Text section:

※ ※ ※

Yanis Varoufakis is one such offender. Varoufakis claims that capitalism is dead and has been supplanted by “technofeudalism” because large tech corporations have such a dominance over the market that competition no longer exists and the corporations are able to extract monopoly rent. Lenin, in Imperialism, the Highest Stage of Capitalism, has actually described the monopolistic control found in Varoufakis’s “technofeudalism” as imperialism, but Lenin never severed its link to capitalism. Lenin was absolutely clear that imperialism is the highest stage of capitalism.
Free competition is the basic feature of capitalism, and of commodity production generally; monopoly is the exact opposite of free competition, but we have seen the latter being transformed into monopoly before our eyes, creating large-scale industry and forcing out small industry, replacing large-scale by still larger-scale industry, and carrying concentration of production and capital to the point where out of it has grown and is growing monopoly: cartels, syndicates and trusts, and merging with them, the capital of a dozen or so banks, which manipulate thousands of millions. At the same time the monopolies, which have grown out of free competition, do not eliminate the latter, but exist above it and alongside it, and thereby give rise to a number of very acute, intense antagonisms, frictions and conflicts. Monopoly is the transition from capitalism to a higher system.
If it were necessary to give the briefest possible definition of imperialism we should have to say that imperialism is the monopoly stage of capitalism. Such a definition would include what is most important, for, on the one hand, finance capital is the bank capital of a few very big monopolist banks, merged with the capital of the monopolist associations of industrialists; and, on the other hand, the division of the world is the transition from a colonial policy which has extended without hindrance to territories unseized by any capitalist power, to a colonial policy of monopolist possession of the territory of the world, which has been completely divided up.

※ ※ ※

Stored data:
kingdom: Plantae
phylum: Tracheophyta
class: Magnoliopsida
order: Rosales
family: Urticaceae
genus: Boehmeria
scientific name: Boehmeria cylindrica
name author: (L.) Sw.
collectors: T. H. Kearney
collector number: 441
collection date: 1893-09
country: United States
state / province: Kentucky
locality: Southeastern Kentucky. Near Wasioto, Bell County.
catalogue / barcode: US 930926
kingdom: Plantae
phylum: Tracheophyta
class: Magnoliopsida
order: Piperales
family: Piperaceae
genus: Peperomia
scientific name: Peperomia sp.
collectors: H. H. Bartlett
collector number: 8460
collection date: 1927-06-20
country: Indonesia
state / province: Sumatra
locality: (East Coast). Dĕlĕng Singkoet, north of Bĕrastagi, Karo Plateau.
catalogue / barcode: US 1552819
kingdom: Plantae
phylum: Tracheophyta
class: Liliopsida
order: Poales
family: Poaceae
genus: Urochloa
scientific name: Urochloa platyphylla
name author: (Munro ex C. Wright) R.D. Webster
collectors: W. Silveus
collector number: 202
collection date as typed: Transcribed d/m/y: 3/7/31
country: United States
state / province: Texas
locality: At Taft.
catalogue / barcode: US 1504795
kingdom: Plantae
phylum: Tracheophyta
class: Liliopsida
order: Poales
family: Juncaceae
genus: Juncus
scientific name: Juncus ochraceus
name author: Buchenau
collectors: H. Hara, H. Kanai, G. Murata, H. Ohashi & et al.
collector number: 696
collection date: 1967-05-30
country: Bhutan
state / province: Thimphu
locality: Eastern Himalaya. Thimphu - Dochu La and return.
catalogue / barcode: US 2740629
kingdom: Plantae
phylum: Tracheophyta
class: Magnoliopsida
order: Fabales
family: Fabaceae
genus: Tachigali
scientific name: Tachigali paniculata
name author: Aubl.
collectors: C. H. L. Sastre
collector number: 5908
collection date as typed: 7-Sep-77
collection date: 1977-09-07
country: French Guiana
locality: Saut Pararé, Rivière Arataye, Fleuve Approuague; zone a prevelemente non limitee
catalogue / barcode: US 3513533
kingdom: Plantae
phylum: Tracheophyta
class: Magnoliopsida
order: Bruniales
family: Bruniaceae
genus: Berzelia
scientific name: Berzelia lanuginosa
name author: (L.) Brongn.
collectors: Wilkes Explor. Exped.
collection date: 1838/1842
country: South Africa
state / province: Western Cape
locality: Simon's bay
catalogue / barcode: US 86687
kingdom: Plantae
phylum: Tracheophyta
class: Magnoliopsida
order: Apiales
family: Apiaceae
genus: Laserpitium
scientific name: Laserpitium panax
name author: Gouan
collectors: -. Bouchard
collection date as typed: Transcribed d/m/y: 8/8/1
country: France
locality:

※ ※ ※

Task list:
1 - Name every form of monopoly that the passage on imperialism says has grown out of the concentration of production and capital.
2 - Give the passage on imperialism again, starting with "Yanis Varoufakis is" and going on through "highest stage of capitalism.", but switch "offender" to "culprit".

Answers to the problems:
1 - Cartels, syndicates and trusts.

2 -
Yanis Varoufakis is one such culprit. Varoufakis claims that capitalism is dead and has been supplanted by “technofeudalism” because large tech corporations have such a dominance over the market that competition no longer exists and the corporations are able to extract monopoly rent. Lenin, in Imperialism, the Highest Stage of Capitalism, has actually described the monopolistic control found in Varoufakis’s “technofeudalism” as imperialism, but Lenin never severed its link to capitalism. Lenin was absolutely clear that imperialism is the highest stage of capitalism.